How could the Google deal lower sprint and T-Mobile's cost structure? Under the Google deal devices will connect to S or TM depending on which delivers the best connection and capacity.
Let's do a simple 'what if': What if the Google Nexus 6 service results in users who are more satisfied with the service because they get better connections. This could turn up in RootMetrics and other future surveys so long as the number of tests are adequate and its differentiated in their reports.. they usually don't differentiate MVNO's of individual operators but might either be commissioned or have a curious interest in doing so for the joint service. If the service works out as it probably will, then Sprint and T-Mobile might do studies that analyse what the cost savings could be if they each decided to invest in coverage and capacity where the benefit was greater and not where the other has or plans better coverage.
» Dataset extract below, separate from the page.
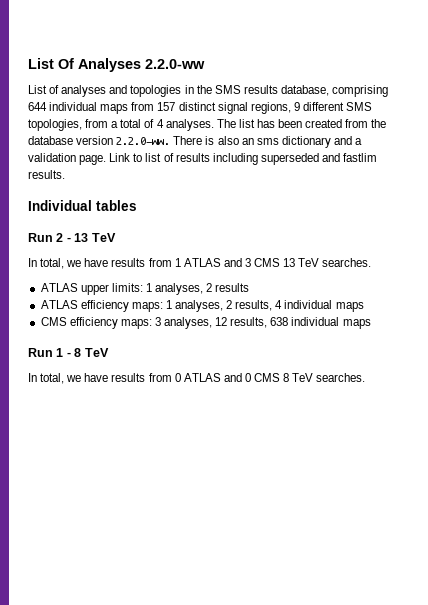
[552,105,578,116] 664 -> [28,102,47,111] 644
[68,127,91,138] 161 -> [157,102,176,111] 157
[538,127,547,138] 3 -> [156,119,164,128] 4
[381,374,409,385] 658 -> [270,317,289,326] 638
The 'make or buy' decision might have Sprint building for higher capacity using 2.6GHz while T-Mobile builds more for coverage.. doing what they already emphasize due to differences in spectrum etc. but on a judicious basis.
This works from a cost/benefit perspective and, very importantly, works from a low hassle, ease perspective: neither has to make major changes, go out for major funding, change management, change technology platforms, change marketing except, once implemented, be able to claim better service, etc. Sprint and T-Mobile could, on the surface and organizationally, do what they have been doing but with better utilization of capital and better service behind them. No changes in ownership of spectrum, networks or marketshare also means no regulatory hurdles beyond the mundane.